*** Text segment Section Begins ***

In [1]:
from dataclasses import dataclass
from typing import List, Callable, Dict


In [2]:

@dataclass
class Token:
    '''Class representing a token with <type> and <value>

    Attributes:
        type (str): The token type.
        value (str): The token value.
    '''
    type: str
    value: str
#     target: str = ''

    def __repr__(self):
        return '({0}: "{1}")'.format(self.type, self.value)


@dataclass
class Block:
    '''Class representing a block with an <id> and <content>

    Attributes:
        id (str): A unique block id, likely a hash of its content. 
        content (List[Token]): The block's content; a list of tokens.
        indent (int): **this should probably be removed**
    '''
    id: str
    content: List[Token]
#     indent: int

    def __eq__(self, other) -> bool:
        return self.id == other.id

    def __repr__(self):
        return self.id + ': ' + ' '.join([x.value for x in self.content])


In [6]:
print(Token('REF', 'George Washington'))
print(Block('<some id>', [Token('REF', 'George Washington')]))

(REF: "George Washington")
<some id>: George Washington


In [7]:
import re

def tokenize(text, groups):
    tokens = []

    index = 0
    while True:
        next_matches = []
        for gname in groups.keys():
            match = re.search(groups[gname]['open'], text[index:])
            if match:
                next_matches.append((match.span()[0], gname))

        if len(next_matches) > 0:
            m = min(next_matches, key=lambda x: x[0])
            match_index = m[0] + index
            match_type = m[1]
            close_index = re.search(groups[match_type]['close'], text[match_index:]).span()[1] + match_index

            tokens.append(Token('TXT', text[index:match_index]))
            tokens.append(Token(match_type, text[match_index:close_index]))
            index = close_index
        else:
            if len(text[index:]) > 0:
                tokens.append(Token('TXT', text[index:]))
            break

    return tokens


In [9]:
groups = {
    'ref': {
        'open': r'\[\[',
        'close': r'\]\]'
    },
    'keyword': {
        'open': r'\\',
        'close': r'.(?=\s|$)'
    }
}
text = r'good \bye [[moon]]! \yay'
tokenize(text, groups)

[(TXT: "good "),
 (keyword: "\bye"),
 (TXT: " "),
 (ref: "[[moon]]"),
 (TXT: "! "),
 (keyword: "\yay")]

*** Text segment Section Ends ***
*** Excerpted data Section Begins ***

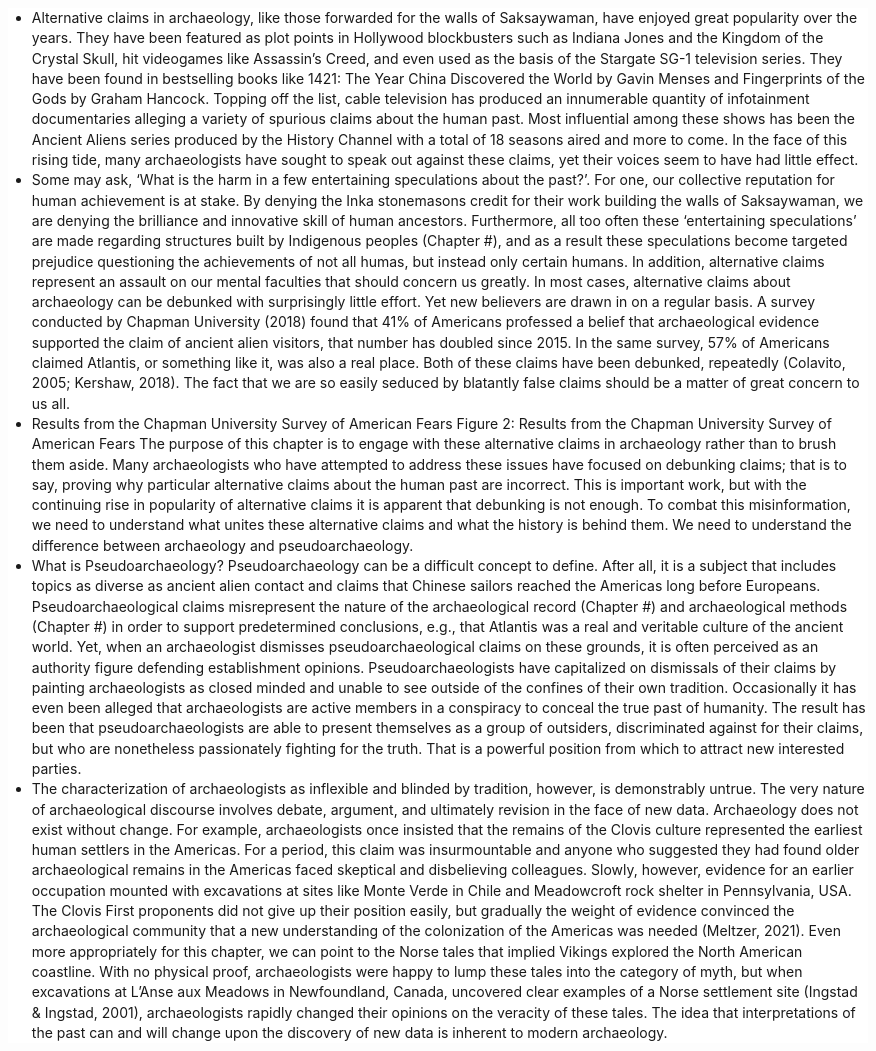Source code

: - Alternative claims in archaeology, like those forwarded for the walls of Saksaywaman, have enjoyed great popularity over the years.  They have been featured as plot points in Hollywood blockbusters such as Indiana Jones and the Kingdom of the Crystal Skull, hit videogames like Assassin’s Creed, and even used as the basis of the Stargate SG-1 television series.  They have been found in bestselling books like 1421: The Year China Discovered the World by Gavin Menses and Fingerprints of the Gods by Graham Hancock.  Topping off the list, cable television has produced an innumerable quantity of infotainment documentaries alleging a variety of spurious claims about the human past.  Most influential among these shows has been the Ancient Aliens series produced by the History Channel with a total of 18 seasons aired and more to come.  In the face of this rising tide, many archaeologists have sought to speak out against these claims, yet their voices seem to have had little effect.
- Some may ask, ‘What is the harm in a few entertaining speculations about the past?’.  For one, our collective reputation for human achievement is at stake.  By denying the Inka stonemasons credit for their work building the walls of Saksaywaman, we are denying the brilliance and innovative skill of human ancestors.  Furthermore, all too often these ‘entertaining speculations’ are made regarding structures built by Indigenous peoples (Chapter #), and as a result these speculations become targeted prejudice questioning the achievements of not all humas, but instead only certain humans.  In addition, alternative claims represent an assault on our mental faculties that should concern us greatly.  In most cases, alternative claims about archaeology can be debunked with surprisingly little effort.  Yet new believers are drawn in on a regular basis.  A survey conducted by Chapman University (2018) found that 41% of Americans professed a belief that archaeological evidence supported the claim of ancient alien visitors, that number has doubled since 2015.  In the same survey, 57% of Americans claimed Atlantis, or something like it, was also a real place.  Both of these claims have been debunked, repeatedly (Colavito, 2005; Kershaw, 2018).  The fact that we are so easily seduced by blatantly false claims should be a matter of great concern to us all.
- Results from the Chapman University Survey of American Fears
  Figure 2: Results from the Chapman University Survey of American Fears
  The purpose of this chapter is to engage with these alternative claims in archaeology rather than to brush them aside.  Many archaeologists who have attempted to address these issues have focused on debunking claims; that is to say, proving why particular alternative claims about the human past are incorrect.  This is important work, but with the continuing rise in popularity of alternative claims it is apparent that debunking is not enough.  To combat this misinformation, we need to understand what unites these alternative claims and what the history is behind them.  We need to understand the difference between archaeology and pseudoarchaeology.
- What is Pseudoarchaeology?
  Pseudoarchaeology can be a difficult concept to define.  After all, it is a subject that includes topics as diverse as ancient alien contact and claims that Chinese sailors reached the Americas long before Europeans.  Pseudoarchaeological claims misrepresent the nature of the archaeological record (Chapter #) and archaeological methods (Chapter #) in order to support predetermined conclusions, e.g., that Atlantis was a real and veritable culture of the ancient world.  Yet, when an archaeologist dismisses pseudoarchaeological claims on these grounds, it is often perceived as an authority figure defending establishment opinions.  Pseudoarchaeologists have capitalized on dismissals of their claims by painting archaeologists as closed minded and unable to see outside of the confines of their own tradition.  Occasionally it has even been alleged that archaeologists are active members in a conspiracy to conceal the true past of humanity.  The result has been that pseudoarchaeologists are able to present themselves as a group of outsiders, discriminated against for their claims, but who are nonetheless passionately fighting for the truth.  That is a powerful position from which to attract new interested parties.
- The characterization of archaeologists as inflexible and blinded by tradition, however, is demonstrably untrue.  The very nature of archaeological discourse involves debate, argument, and ultimately revision in the face of new data.  Archaeology does not exist without change.  For example, archaeologists once insisted that the remains of the Clovis culture represented the earliest human settlers in the Americas.  For a period, this claim was insurmountable and anyone who suggested they had found older archaeological remains in the Americas faced skeptical and disbelieving colleagues.  Slowly, however, evidence for an earlier occupation mounted with excavations at sites like Monte Verde in Chile and Meadowcroft rock shelter in Pennsylvania, USA.  The Clovis First proponents did not give up their position easily, but gradually the weight of evidence convinced the archaeological community that a new understanding of the colonization of the Americas was needed (Meltzer, 2021).  Even more appropriately for this chapter, we can point to the Norse tales that implied Vikings explored the North American coastline.  With no physical proof, archaeologists were happy to lump these tales into the category of myth, but when excavations at L’Anse aux Meadows in Newfoundland, Canada, uncovered clear examples of a Norse settlement site (Ingstad & Ingstad, 2001), archaeologists rapidly changed their opinions on the veracity of these tales.  The idea that interpretations of the past can and will change upon the discovery of new data is inherent to modern archaeology.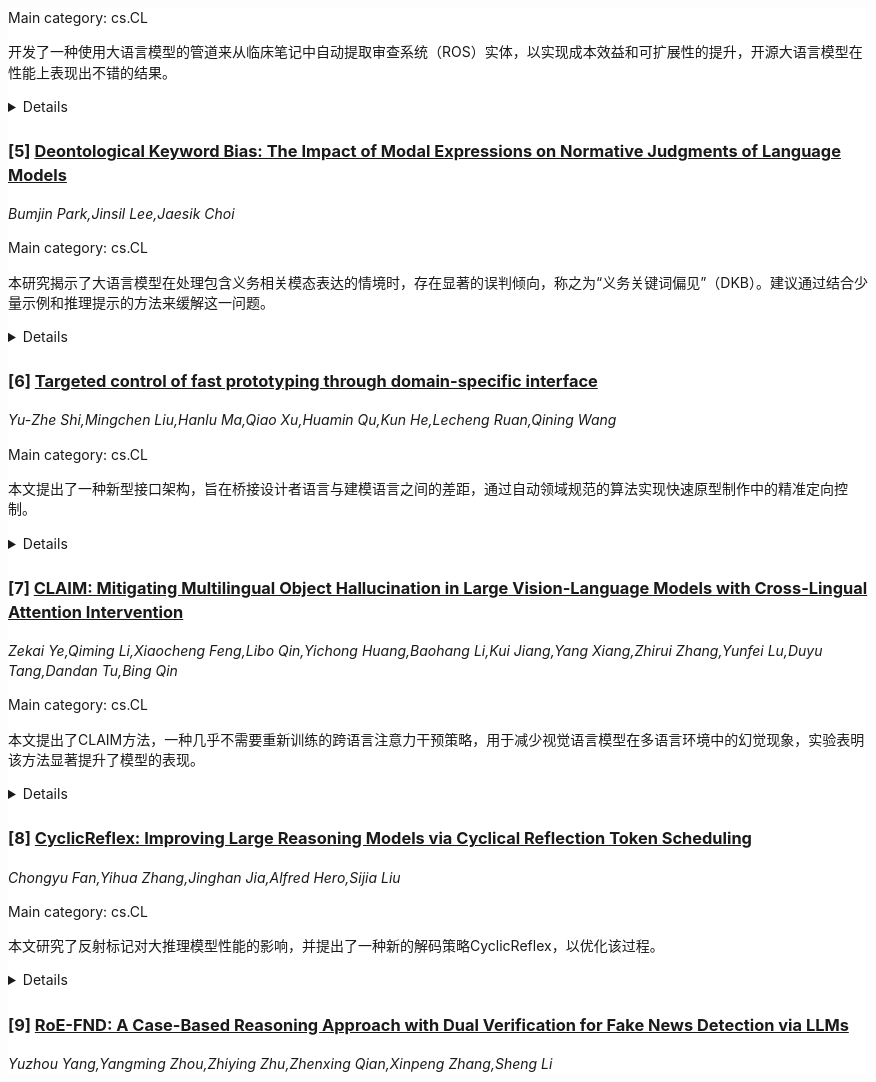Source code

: Main category: cs.CL

开发了一种使用大语言模型的管道来从临床笔记中自动提取审查系统（ROS）实体，以实现成本效益和可扩展性的提升，开源大语言模型在性能上表现出不错的结果。


<details><summary>Details</summary></details>


### [5] [Deontological Keyword Bias: The Impact of Modal Expressions on Normative Judgments of Language Models](https://arxiv.org/abs/2506.11068)
*Bumjin Park,Jinsil Lee,Jaesik Choi*

Main category: cs.CL

本研究揭示了大语言模型在处理包含义务相关模态表达的情境时，存在显著的误判倾向，称之为“义务关键词偏见”（DKB）。建议通过结合少量示例和推理提示的方法来缓解这一问题。


<details><summary>Details</summary></details>


### [6] [Targeted control of fast prototyping through domain-specific interface](https://arxiv.org/abs/2506.11070)
*Yu-Zhe Shi,Mingchen Liu,Hanlu Ma,Qiao Xu,Huamin Qu,Kun He,Lecheng Ruan,Qining Wang*

Main category: cs.CL

本文提出了一种新型接口架构，旨在桥接设计者语言与建模语言之间的差距，通过自动领域规范的算法实现快速原型制作中的精准定向控制。


<details><summary>Details</summary></details>


### [7] [CLAIM: Mitigating Multilingual Object Hallucination in Large Vision-Language Models with Cross-Lingual Attention Intervention](https://arxiv.org/abs/2506.11073)
*Zekai Ye,Qiming Li,Xiaocheng Feng,Libo Qin,Yichong Huang,Baohang Li,Kui Jiang,Yang Xiang,Zhirui Zhang,Yunfei Lu,Duyu Tang,Dandan Tu,Bing Qin*

Main category: cs.CL

本文提出了CLAIM方法，一种几乎不需要重新训练的跨语言注意力干预策略，用于减少视觉语言模型在多语言环境中的幻觉现象，实验表明该方法显著提升了模型的表现。


<details><summary>Details</summary></details>


### [8] [CyclicReflex: Improving Large Reasoning Models via Cyclical Reflection Token Scheduling](https://arxiv.org/abs/2506.11077)
*Chongyu Fan,Yihua Zhang,Jinghan Jia,Alfred Hero,Sijia Liu*

Main category: cs.CL

本文研究了反射标记对大推理模型性能的影响，并提出了一种新的解码策略CyclicReflex，以优化该过程。


<details><summary>Details</summary></details>


### [9] [RoE-FND: A Case-Based Reasoning Approach with Dual Verification for Fake News Detection via LLMs](https://arxiv.org/abs/2506.11078)
*Yuzhou Yang,Yangming Zhou,Zhiying Zhu,Zhenxing Qian,Xinpeng Zhang,Sheng Li*
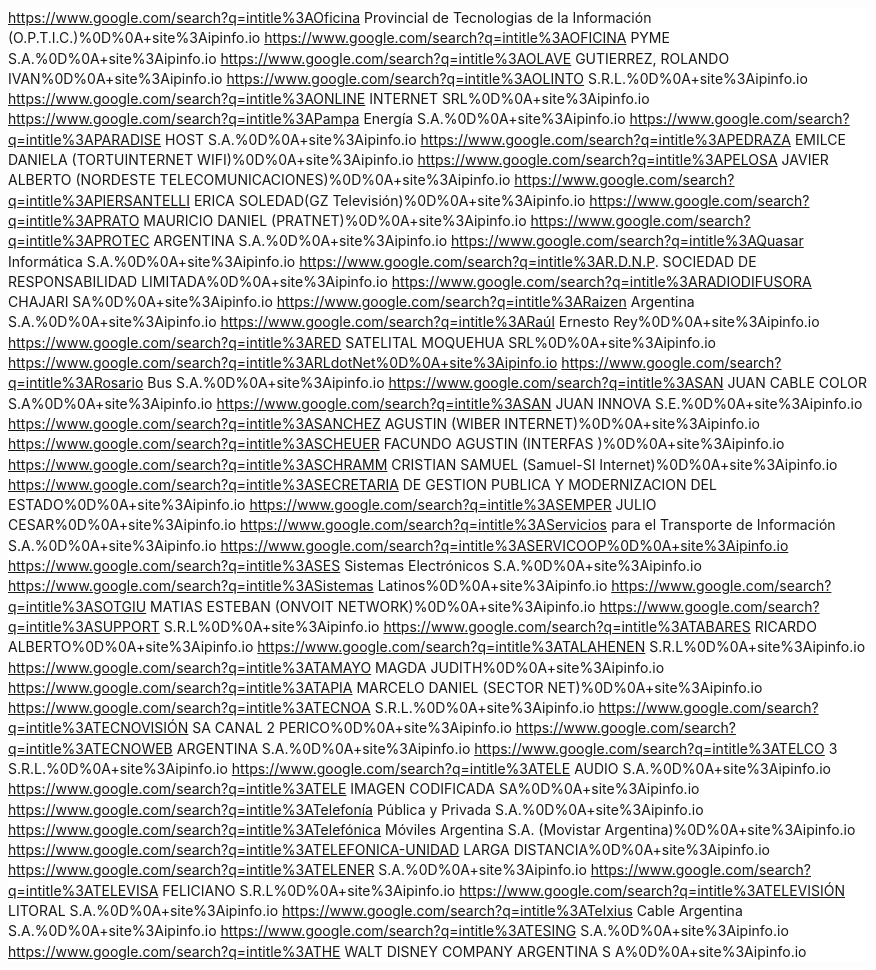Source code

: https://www.google.com/search?q=intitle%3AOficina Provincial de Tecnologias de la Información (O.P.T.I.C.)%0D%0A+site%3Aipinfo.io
https://www.google.com/search?q=intitle%3AOFICINA PYME S.A.%0D%0A+site%3Aipinfo.io
https://www.google.com/search?q=intitle%3AOLAVE GUTIERREZ, ROLANDO IVAN%0D%0A+site%3Aipinfo.io
https://www.google.com/search?q=intitle%3AOLINTO S.R.L.%0D%0A+site%3Aipinfo.io
https://www.google.com/search?q=intitle%3AONLINE INTERNET SRL%0D%0A+site%3Aipinfo.io
https://www.google.com/search?q=intitle%3APampa Energía S.A.%0D%0A+site%3Aipinfo.io
https://www.google.com/search?q=intitle%3APARADISE HOST S.A.%0D%0A+site%3Aipinfo.io
https://www.google.com/search?q=intitle%3APEDRAZA EMILCE DANIELA (TORTUINTERNET WIFI)%0D%0A+site%3Aipinfo.io
https://www.google.com/search?q=intitle%3APELOSA JAVIER ALBERTO (NORDESTE TELECOMUNICACIONES)%0D%0A+site%3Aipinfo.io
https://www.google.com/search?q=intitle%3APIERSANTELLI ERICA SOLEDAD(GZ Televisión)%0D%0A+site%3Aipinfo.io
https://www.google.com/search?q=intitle%3APRATO MAURICIO DANIEL (PRATNET)%0D%0A+site%3Aipinfo.io
https://www.google.com/search?q=intitle%3APROTEC ARGENTINA S.A.%0D%0A+site%3Aipinfo.io
https://www.google.com/search?q=intitle%3AQuasar Informática S.A.%0D%0A+site%3Aipinfo.io
https://www.google.com/search?q=intitle%3AR.D.N.P. SOCIEDAD DE RESPONSABILIDAD LIMITADA%0D%0A+site%3Aipinfo.io
https://www.google.com/search?q=intitle%3ARADIODIFUSORA CHAJARI SA%0D%0A+site%3Aipinfo.io
https://www.google.com/search?q=intitle%3ARaizen Argentina S.A.%0D%0A+site%3Aipinfo.io
https://www.google.com/search?q=intitle%3ARaúl Ernesto Rey%0D%0A+site%3Aipinfo.io
https://www.google.com/search?q=intitle%3ARED SATELITAL MOQUEHUA SRL%0D%0A+site%3Aipinfo.io
https://www.google.com/search?q=intitle%3ARLdotNet%0D%0A+site%3Aipinfo.io
https://www.google.com/search?q=intitle%3ARosario Bus S.A.%0D%0A+site%3Aipinfo.io
https://www.google.com/search?q=intitle%3ASAN JUAN CABLE COLOR S.A%0D%0A+site%3Aipinfo.io
https://www.google.com/search?q=intitle%3ASAN JUAN INNOVA S.E.%0D%0A+site%3Aipinfo.io
https://www.google.com/search?q=intitle%3ASANCHEZ AGUSTIN (WIBER INTERNET)%0D%0A+site%3Aipinfo.io
https://www.google.com/search?q=intitle%3ASCHEUER FACUNDO AGUSTIN (INTERFAS )%0D%0A+site%3Aipinfo.io
https://www.google.com/search?q=intitle%3ASCHRAMM CRISTIAN SAMUEL (Samuel-SI Internet)%0D%0A+site%3Aipinfo.io
https://www.google.com/search?q=intitle%3ASECRETARIA DE GESTION PUBLICA Y MODERNIZACION DEL ESTADO%0D%0A+site%3Aipinfo.io
https://www.google.com/search?q=intitle%3ASEMPER JULIO CESAR%0D%0A+site%3Aipinfo.io
https://www.google.com/search?q=intitle%3AServicios para el Transporte de Información S.A.%0D%0A+site%3Aipinfo.io
https://www.google.com/search?q=intitle%3ASERVICOOP%0D%0A+site%3Aipinfo.io
https://www.google.com/search?q=intitle%3ASES Sistemas Electrónicos S.A.%0D%0A+site%3Aipinfo.io
https://www.google.com/search?q=intitle%3ASistemas Latinos%0D%0A+site%3Aipinfo.io
https://www.google.com/search?q=intitle%3ASOTGIU MATIAS ESTEBAN (ONVOIT NETWORK)%0D%0A+site%3Aipinfo.io
https://www.google.com/search?q=intitle%3ASUPPORT S.R.L%0D%0A+site%3Aipinfo.io
https://www.google.com/search?q=intitle%3ATABARES RICARDO ALBERTO%0D%0A+site%3Aipinfo.io
https://www.google.com/search?q=intitle%3ATALAHENEN S.R.L%0D%0A+site%3Aipinfo.io
https://www.google.com/search?q=intitle%3ATAMAYO MAGDA JUDITH%0D%0A+site%3Aipinfo.io
https://www.google.com/search?q=intitle%3ATAPIA MARCELO DANIEL (SECTOR NET)%0D%0A+site%3Aipinfo.io
https://www.google.com/search?q=intitle%3ATECNOA S.R.L.%0D%0A+site%3Aipinfo.io
https://www.google.com/search?q=intitle%3ATECNOVISIÓN SA CANAL 2 PERICO%0D%0A+site%3Aipinfo.io
https://www.google.com/search?q=intitle%3ATECNOWEB ARGENTINA S.A.%0D%0A+site%3Aipinfo.io
https://www.google.com/search?q=intitle%3ATELCO 3 S.R.L.%0D%0A+site%3Aipinfo.io
https://www.google.com/search?q=intitle%3ATELE AUDIO S.A.%0D%0A+site%3Aipinfo.io
https://www.google.com/search?q=intitle%3ATELE IMAGEN CODIFICADA SA%0D%0A+site%3Aipinfo.io
https://www.google.com/search?q=intitle%3ATelefonía Pública y Privada S.A.%0D%0A+site%3Aipinfo.io
https://www.google.com/search?q=intitle%3ATelefónica Móviles Argentina S.A. (Movistar Argentina)%0D%0A+site%3Aipinfo.io
https://www.google.com/search?q=intitle%3ATELEFONICA-UNIDAD LARGA DISTANCIA%0D%0A+site%3Aipinfo.io
https://www.google.com/search?q=intitle%3ATELENER S.A.%0D%0A+site%3Aipinfo.io
https://www.google.com/search?q=intitle%3ATELEVISA FELICIANO S.R.L%0D%0A+site%3Aipinfo.io
https://www.google.com/search?q=intitle%3ATELEVISIÓN LITORAL S.A.%0D%0A+site%3Aipinfo.io
https://www.google.com/search?q=intitle%3ATelxius Cable Argentina S.A.%0D%0A+site%3Aipinfo.io
https://www.google.com/search?q=intitle%3ATESING S.A.%0D%0A+site%3Aipinfo.io
https://www.google.com/search?q=intitle%3ATHE WALT DISNEY COMPANY ARGENTINA S A%0D%0A+site%3Aipinfo.io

*** Excerpted data Section Ends ***

### Assignment
In the tokenizer notebook, what does the docstring of the Block class say a block's unique id is likely to be?

### Solution for this task
A hash of its content.